Obudziłam się wcześnie rano,
dzięki dzwonkowi do drzwi. Wyszłam, aby zobaczyć, co się dzieje i ujrzałam Irmę
z wielkim bukietem czerwonych róż.
- Do ciebie – powiedziała,
wstawiając je do wazonu na stole. – I jest bilecik.
Bez namysłu chwyciłam za karteczkę
i zaczęłam czytać:
Chciałbym dzisiaj Cię zaprosić na wycieczkę,
gdzieś do lasu albo nad wijącą się rzeczkę.
Jagód bym Ci uzbierał cały dzbanek, żebyś
sobie jadła je calutki ranek.
Chciałbym Cię zaprosić na spacerek, mam dla
Ciebie torcik na deserek.
Poprowadzę Cię do parku na ławeczkę,
pośmiejemy się troszeczkę.
Chciałbym Cię zaprosić dziś do kina, nocny
seans o dwudziestej się zaczyna.
Potem miła odprowadzę Cię do
domu i buziaka skradnę po kryjomu.
Chciałbym zabrać Cię na łódeczkę i nacieszyć
się Tobą chociaż chwileczkę.
Albo spędzić z Tobą całe lato i otrzymać od
Ciebie plik buziaków za to.
Chciałbym zabrać Cię do Marzeń Krainy, tam
gdzie nie ma żadnej innej dziewczyny.
Tam gdzie radość bezwzględnie panuje i
niczego kobiecie nigdy nie brakuje.
Chciałbym Cię zaprosić do raju, do takiego
super fantastycznego kraju.
Chcę byś dobrze się czuła, bo ze mnie niezła gaduła.
G.
- Ooo… Napisał ci wiersz –
powiedziała Irma. – Taki dziwny, ale w końcu to piłkarz, a nie poeta.
Aczkolwiek zawsze był humanistą.
- Nie ważne jaki to wiersz. Liczy
się sam gest. Nigdy czegoś tak pięknego nie dostałam.
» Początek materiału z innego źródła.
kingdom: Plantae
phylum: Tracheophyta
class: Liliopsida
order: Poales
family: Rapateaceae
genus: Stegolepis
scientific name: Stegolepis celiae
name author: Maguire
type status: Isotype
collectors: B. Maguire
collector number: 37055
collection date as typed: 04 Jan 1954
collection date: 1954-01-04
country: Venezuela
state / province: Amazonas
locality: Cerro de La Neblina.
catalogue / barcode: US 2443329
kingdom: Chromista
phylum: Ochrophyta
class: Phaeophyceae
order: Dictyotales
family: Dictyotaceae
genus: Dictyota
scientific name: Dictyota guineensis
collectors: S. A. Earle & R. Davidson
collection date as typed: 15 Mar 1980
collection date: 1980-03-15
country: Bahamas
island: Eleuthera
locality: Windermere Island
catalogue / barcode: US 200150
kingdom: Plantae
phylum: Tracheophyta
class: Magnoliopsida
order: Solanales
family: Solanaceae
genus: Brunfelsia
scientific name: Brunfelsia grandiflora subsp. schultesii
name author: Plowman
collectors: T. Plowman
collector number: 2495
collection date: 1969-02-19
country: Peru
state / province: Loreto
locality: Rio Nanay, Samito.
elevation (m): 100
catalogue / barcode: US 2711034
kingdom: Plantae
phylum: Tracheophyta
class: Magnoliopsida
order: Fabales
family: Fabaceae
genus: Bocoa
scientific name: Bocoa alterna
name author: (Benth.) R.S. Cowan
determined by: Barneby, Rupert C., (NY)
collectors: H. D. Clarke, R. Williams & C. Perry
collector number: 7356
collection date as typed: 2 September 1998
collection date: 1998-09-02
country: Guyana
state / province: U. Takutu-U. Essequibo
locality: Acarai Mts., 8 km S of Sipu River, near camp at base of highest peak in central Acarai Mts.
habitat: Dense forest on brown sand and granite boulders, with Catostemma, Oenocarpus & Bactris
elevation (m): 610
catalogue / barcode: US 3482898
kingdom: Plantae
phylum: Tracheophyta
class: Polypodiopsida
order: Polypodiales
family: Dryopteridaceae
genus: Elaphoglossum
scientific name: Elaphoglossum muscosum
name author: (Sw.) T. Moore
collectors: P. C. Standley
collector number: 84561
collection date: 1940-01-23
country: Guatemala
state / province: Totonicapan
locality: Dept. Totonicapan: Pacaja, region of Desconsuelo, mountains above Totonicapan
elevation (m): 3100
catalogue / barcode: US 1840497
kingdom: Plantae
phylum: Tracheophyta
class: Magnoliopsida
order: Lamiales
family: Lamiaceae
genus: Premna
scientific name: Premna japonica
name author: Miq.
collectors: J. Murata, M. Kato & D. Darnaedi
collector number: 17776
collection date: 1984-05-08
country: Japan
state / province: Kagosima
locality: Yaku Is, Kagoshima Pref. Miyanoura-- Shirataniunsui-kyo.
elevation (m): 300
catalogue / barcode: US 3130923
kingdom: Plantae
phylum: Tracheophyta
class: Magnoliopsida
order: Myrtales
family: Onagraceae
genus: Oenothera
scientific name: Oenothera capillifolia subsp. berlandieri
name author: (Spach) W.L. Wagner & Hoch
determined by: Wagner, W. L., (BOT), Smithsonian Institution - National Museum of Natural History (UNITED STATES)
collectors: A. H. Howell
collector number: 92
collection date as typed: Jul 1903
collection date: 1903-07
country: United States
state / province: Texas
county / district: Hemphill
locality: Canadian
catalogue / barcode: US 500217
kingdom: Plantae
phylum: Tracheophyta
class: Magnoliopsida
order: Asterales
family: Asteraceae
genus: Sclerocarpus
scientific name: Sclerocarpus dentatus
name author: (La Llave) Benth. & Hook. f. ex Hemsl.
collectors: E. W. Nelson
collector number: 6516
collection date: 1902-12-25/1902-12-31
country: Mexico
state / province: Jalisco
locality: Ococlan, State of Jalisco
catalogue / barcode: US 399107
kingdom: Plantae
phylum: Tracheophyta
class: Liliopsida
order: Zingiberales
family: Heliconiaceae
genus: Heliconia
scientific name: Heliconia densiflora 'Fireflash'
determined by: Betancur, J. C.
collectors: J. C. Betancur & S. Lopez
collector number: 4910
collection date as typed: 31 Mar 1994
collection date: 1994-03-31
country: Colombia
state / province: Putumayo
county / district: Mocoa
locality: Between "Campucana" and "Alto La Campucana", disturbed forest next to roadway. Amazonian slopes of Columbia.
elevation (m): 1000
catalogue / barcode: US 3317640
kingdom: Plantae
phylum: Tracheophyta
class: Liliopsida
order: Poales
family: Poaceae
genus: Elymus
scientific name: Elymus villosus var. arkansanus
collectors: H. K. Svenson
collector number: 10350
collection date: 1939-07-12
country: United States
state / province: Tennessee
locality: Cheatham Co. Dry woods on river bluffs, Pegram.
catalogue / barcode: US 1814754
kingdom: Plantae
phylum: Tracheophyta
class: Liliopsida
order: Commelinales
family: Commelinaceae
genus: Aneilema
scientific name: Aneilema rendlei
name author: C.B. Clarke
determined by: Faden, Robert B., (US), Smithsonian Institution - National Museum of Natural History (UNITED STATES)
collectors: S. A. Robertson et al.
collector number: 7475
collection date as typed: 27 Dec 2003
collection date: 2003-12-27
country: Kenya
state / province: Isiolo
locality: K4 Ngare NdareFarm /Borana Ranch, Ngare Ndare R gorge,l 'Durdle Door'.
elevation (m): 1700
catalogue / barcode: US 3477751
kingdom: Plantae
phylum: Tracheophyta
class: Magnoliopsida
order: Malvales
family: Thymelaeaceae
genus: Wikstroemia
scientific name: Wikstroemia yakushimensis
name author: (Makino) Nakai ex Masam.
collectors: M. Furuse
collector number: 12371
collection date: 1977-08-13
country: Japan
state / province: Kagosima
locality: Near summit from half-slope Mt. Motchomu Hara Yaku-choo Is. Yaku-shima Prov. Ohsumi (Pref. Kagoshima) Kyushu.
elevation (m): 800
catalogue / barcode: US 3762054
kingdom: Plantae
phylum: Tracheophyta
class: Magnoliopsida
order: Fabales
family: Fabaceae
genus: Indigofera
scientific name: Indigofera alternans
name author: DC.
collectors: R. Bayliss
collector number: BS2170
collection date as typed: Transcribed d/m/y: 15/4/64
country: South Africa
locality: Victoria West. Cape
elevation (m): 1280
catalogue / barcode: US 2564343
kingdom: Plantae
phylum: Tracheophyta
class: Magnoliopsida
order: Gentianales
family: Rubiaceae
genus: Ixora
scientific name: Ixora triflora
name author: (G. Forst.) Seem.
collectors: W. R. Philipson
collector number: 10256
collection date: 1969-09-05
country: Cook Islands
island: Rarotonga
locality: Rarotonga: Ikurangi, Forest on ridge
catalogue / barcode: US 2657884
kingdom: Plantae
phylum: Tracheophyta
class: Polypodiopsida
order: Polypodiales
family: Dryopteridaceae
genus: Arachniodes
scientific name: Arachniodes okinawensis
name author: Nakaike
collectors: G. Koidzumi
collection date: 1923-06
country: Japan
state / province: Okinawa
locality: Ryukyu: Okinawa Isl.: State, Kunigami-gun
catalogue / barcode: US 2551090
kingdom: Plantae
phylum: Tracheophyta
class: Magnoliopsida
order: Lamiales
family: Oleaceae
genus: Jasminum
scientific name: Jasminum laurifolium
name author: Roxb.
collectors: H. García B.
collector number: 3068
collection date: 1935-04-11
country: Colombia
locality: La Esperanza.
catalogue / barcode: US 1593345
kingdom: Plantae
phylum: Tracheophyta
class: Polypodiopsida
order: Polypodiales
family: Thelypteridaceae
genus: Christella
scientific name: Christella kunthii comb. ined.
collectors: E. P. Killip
- Pewnie chciał cię przekonać do
pozostania.
- Tak, ale niestety nie mogę.
- Głupia jesteś, Aśka –
powiedziała, wychodząc.
Nikt nie akceptował mojej decyzji
o powrocie do Polski. Chciałam tam wrócić. Madryt był przygodą – najpiękniejszą
jaką miałam, ale wciąż przygodą. Tylko czy uczucie, które dzielę z Gonzalo
można nazwać przygodą? Przelotną znajomością? Nie bardzo. Ale są przecież
telefony, komputery. Obiecałam, że będę wpadać do kilka tygodni na weekend i na
wszystkie dłuższe wolne dni. Ciężko mu było się z tym pogodzić. Chyba nawet do
tej pory się z tym nie pogodził, bo wciąż próbuje mnie przekonać, ale nie uda
mu się to. Podjęłam decyzję.
Wieczorem ubrałam koszulką z
numerem „20” i nazwiskiem „Higuain”, którą niegdyś dostałam od Gonzalo. Razem z
Irmą i Klaudią, ubranymi w podobne koszulki, ale z innymi nazwiskami,
pojechałyśmy na Santiago Bernabeu na najważniejszy mecz tego sezonu. Kiedy
tylko weszłam na stadion poraził mnie ogrom tej budowli. Było to coś
fantastycznego. Osiemdziesiąt tysięcy ludzi odzianych w białe stroje, z
flagami, chorągiewkami… Coś niesamowitego!
Miałyśmy bardzo dobre miejsca, z
których widać było całe boisko. Po chwili na murawie pojawili się zawodnicy,
ale nie było wśród nich Gonzalo. Widziałam Crisa, Benzemę, Angela i innych, ale
mój Pipita został na ławce. Poczułam
wielki zawód. Spodziewałam się, że go zobaczę, a tymczasem nic nie wiadomo. W
końcu dla niego tutaj przyszłam, a nie dla jakiegoś spektaklu, meczu czy
zwycięstwa.
Minuty mijały, a bezbramkowy wynik
był bez zmian. Zawodnicy w białych koszulkach dwoili i troili się, aby coś
ustrzelić, ale wszystkie ich próby, a zwłaszcza próby Cristiano, kończyły się
na niczym, a w najlepszym wypadku na słupkach i poprzeczce.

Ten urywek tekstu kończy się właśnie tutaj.